Guys can you please help on this


----------



## escapedtonz (Apr 6, 2012)

srikar said:


> Hello all
> 
> Anybody working on c or c++ in NZ?.
> How is the market for this over there?
> ...


Not my field of expertise whatsoever, but I've just done a search on www.seek.co.nz quoting C and C ++ programming jobs and it came up with 566 of them for the whole of NZ!!!
I'd say there's a job market for your skills.


----------



## srikar (Mar 26, 2013)

escapedtonz said:


> Not my field of expertise whatsoever, but I've just done a search on Jobs on SEEK - New Zealand's no.1 Employment, Career and Recruitment site quoting C and C ++ programming jobs and it came up with 566 of them for the whole of NZ!!!
> I'd say there's a job market for your skills.

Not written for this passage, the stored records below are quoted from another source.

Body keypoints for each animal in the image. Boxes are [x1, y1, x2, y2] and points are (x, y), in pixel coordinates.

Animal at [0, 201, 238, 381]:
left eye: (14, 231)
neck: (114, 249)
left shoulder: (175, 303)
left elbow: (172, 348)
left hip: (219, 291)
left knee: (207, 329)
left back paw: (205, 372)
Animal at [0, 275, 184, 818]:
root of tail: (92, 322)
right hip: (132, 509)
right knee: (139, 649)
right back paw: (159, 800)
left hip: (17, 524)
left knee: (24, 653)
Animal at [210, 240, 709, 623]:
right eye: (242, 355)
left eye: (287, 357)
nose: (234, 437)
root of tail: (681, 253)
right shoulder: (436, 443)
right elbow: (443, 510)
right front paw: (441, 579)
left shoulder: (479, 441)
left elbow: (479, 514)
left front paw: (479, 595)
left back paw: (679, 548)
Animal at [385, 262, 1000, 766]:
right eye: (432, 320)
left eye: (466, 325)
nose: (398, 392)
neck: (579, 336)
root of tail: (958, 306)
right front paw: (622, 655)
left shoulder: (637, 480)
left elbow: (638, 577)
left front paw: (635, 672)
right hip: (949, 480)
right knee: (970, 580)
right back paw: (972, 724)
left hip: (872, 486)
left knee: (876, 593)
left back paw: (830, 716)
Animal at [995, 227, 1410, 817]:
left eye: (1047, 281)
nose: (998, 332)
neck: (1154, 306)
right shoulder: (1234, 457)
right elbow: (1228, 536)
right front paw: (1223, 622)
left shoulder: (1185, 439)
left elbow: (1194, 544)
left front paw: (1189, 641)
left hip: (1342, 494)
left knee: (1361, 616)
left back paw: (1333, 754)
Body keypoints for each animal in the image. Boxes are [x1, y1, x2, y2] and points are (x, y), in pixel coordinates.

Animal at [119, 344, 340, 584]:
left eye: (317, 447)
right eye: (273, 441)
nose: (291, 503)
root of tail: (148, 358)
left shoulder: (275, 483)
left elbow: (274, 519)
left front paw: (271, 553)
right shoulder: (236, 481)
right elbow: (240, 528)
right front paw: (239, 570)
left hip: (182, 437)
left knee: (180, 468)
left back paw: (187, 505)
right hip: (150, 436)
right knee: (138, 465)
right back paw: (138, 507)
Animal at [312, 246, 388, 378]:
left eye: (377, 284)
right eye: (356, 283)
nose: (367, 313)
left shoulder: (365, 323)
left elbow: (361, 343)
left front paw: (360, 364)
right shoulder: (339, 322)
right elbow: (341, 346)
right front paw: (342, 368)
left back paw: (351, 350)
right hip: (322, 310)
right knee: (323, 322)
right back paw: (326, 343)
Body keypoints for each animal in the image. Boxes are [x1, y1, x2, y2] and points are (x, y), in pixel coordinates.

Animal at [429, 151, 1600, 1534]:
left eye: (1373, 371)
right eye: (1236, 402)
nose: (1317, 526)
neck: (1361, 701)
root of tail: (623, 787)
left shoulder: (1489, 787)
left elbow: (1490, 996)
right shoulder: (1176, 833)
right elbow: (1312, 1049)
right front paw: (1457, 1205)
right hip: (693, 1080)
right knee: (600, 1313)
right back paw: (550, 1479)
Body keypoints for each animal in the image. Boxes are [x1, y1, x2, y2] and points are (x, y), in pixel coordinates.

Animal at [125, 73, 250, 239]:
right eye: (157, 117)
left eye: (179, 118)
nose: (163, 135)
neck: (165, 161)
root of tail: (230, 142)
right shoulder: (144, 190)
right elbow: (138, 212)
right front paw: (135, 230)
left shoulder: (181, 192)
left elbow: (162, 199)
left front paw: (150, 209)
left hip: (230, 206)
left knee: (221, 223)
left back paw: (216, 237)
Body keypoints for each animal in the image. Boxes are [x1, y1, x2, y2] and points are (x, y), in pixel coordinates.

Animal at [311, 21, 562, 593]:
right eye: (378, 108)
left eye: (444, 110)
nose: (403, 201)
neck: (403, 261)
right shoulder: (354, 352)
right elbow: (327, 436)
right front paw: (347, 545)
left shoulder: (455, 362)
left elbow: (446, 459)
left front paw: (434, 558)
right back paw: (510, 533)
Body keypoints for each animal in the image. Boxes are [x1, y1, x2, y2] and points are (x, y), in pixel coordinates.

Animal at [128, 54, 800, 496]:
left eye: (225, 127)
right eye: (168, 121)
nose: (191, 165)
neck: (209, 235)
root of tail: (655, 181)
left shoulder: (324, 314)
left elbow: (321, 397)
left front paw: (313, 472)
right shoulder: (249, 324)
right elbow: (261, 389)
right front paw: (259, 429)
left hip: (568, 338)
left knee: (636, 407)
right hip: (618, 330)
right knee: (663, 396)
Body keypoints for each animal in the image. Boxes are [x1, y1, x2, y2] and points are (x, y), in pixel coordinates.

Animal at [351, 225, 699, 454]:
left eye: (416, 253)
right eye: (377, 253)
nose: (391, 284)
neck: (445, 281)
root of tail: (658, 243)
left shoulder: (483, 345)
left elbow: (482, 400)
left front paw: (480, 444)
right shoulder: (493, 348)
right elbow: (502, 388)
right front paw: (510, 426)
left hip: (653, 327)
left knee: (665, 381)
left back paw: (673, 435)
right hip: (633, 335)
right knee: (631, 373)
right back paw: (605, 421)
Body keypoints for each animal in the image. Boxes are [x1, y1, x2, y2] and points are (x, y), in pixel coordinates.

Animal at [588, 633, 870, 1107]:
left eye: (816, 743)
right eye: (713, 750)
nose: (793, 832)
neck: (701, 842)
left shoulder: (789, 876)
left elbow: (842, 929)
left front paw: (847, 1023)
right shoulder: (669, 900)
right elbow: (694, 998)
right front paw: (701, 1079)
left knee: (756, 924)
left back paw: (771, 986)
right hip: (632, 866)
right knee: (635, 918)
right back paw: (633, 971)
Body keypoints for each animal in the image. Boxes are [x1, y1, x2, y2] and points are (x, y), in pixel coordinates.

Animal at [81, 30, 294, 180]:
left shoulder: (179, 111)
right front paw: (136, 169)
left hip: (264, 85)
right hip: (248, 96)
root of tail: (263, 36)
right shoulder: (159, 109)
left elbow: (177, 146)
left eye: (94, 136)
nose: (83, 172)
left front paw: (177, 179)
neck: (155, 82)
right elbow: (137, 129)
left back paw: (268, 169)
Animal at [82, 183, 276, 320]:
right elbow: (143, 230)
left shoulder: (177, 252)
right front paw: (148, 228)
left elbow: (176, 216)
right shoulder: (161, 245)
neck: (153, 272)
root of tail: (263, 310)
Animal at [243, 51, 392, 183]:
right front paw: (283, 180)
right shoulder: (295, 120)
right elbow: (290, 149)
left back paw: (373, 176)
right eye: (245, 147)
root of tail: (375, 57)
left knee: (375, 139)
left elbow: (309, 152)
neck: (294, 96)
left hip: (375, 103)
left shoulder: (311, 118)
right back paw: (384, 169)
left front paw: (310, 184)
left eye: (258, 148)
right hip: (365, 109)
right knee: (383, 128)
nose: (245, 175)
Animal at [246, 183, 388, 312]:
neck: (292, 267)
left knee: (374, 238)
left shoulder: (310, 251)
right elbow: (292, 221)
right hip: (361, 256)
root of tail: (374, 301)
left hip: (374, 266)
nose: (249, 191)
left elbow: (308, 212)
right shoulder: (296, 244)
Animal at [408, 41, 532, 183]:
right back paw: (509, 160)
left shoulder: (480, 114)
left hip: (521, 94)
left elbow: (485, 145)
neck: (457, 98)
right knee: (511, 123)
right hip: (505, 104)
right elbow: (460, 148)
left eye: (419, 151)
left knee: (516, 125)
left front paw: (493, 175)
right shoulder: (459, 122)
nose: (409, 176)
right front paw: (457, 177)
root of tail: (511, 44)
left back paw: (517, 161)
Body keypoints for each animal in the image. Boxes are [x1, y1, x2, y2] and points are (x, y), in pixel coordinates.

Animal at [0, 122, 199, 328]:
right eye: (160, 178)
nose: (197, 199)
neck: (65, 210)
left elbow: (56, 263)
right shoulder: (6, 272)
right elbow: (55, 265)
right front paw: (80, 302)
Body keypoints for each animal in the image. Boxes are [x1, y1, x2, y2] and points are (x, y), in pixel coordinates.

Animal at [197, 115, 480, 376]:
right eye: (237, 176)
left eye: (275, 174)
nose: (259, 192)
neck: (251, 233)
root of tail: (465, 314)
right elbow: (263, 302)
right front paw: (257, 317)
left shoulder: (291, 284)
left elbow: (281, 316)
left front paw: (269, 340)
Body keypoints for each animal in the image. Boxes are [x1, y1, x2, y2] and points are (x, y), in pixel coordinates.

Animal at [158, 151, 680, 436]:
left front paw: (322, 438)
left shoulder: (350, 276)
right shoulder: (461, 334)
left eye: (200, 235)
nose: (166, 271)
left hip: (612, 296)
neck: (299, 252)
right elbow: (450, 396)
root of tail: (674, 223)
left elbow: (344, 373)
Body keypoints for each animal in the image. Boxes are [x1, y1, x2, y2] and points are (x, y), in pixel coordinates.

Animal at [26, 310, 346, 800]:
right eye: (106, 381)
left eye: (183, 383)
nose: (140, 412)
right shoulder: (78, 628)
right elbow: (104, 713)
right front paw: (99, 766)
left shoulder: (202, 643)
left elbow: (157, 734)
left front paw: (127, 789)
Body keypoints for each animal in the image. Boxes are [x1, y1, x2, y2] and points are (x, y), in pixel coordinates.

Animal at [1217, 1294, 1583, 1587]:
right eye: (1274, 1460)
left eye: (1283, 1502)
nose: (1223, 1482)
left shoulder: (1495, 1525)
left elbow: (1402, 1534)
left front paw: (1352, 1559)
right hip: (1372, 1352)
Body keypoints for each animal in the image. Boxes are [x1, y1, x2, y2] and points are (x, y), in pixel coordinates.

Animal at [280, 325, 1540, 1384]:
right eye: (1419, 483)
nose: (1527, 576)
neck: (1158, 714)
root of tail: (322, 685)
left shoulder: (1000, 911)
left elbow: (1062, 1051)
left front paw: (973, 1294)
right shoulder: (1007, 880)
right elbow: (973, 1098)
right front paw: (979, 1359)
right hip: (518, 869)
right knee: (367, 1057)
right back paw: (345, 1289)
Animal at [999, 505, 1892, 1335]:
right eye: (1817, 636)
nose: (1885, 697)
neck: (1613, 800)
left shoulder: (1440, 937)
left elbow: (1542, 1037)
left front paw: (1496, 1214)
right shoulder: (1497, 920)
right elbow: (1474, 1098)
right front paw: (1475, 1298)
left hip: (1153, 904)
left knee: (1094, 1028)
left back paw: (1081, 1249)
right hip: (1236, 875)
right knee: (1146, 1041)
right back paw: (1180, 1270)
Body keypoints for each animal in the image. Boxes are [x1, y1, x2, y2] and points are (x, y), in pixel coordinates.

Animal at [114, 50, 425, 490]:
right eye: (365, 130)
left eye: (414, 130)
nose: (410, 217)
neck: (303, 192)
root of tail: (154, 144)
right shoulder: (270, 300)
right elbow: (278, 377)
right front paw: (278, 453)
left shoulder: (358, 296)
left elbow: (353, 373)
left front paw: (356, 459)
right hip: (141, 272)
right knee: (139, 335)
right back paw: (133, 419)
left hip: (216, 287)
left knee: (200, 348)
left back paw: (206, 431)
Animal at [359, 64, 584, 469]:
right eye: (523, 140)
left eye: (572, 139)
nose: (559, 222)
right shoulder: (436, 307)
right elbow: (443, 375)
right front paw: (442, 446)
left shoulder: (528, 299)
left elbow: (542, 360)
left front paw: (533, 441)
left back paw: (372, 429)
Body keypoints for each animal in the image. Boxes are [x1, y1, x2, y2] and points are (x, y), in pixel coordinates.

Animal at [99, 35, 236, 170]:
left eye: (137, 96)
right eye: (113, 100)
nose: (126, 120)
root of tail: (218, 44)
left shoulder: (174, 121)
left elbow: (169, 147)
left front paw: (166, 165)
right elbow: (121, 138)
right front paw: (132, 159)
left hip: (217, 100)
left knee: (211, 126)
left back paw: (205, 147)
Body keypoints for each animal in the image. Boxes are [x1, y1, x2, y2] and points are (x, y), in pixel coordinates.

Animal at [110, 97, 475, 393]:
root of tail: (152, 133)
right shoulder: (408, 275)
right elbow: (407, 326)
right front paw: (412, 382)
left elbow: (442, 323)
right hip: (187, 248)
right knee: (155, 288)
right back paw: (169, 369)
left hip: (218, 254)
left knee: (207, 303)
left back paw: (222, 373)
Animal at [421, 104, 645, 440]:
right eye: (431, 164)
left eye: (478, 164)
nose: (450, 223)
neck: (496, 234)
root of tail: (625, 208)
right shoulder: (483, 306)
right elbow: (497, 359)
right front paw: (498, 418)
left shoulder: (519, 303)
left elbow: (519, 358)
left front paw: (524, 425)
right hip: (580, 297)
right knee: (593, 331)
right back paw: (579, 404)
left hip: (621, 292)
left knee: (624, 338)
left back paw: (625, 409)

Thanks Escaped, for your inputs.
I had a look at Seek,but trying to get the info about market from the guys working in c/c++ over there so that it would be more practical.


----------



## topcat83 (Apr 16, 2009)

srikar said:


> Thanks Escaped, for your inputs.
> I had a look at Seek,but trying to get the info about market from the guys working in c/c++ over there so that it would be more practical.


Not sure how much more useful information we can give.
I'm in IT, working on a project with a load of C/C++/C# developers, and - yes - there is work out there for good developers!
What more can we say???


----------



## srikar (Mar 26, 2013)

topcat83 said:


> Not sure how much more useful information we can give.
> I'm in IT, working on a project with a load of C/C++/C# developers, and - yes - there is work out there for good developers!
> What more can we say???


Thanks TopCat for your insight.Hope we cross our paths in future.


----------



## Grayburg (Sep 13, 2013)

Apart from just responding to adverts also check out if IT companies are advertising themselves (ie not recruitment agencies) and contact them directly to market yourself and skillset. Even if this doesn't yield a job offer you can arrange to meet in advance when you get here and they should give an indication of the opportunities available based on projects they currently have.


----------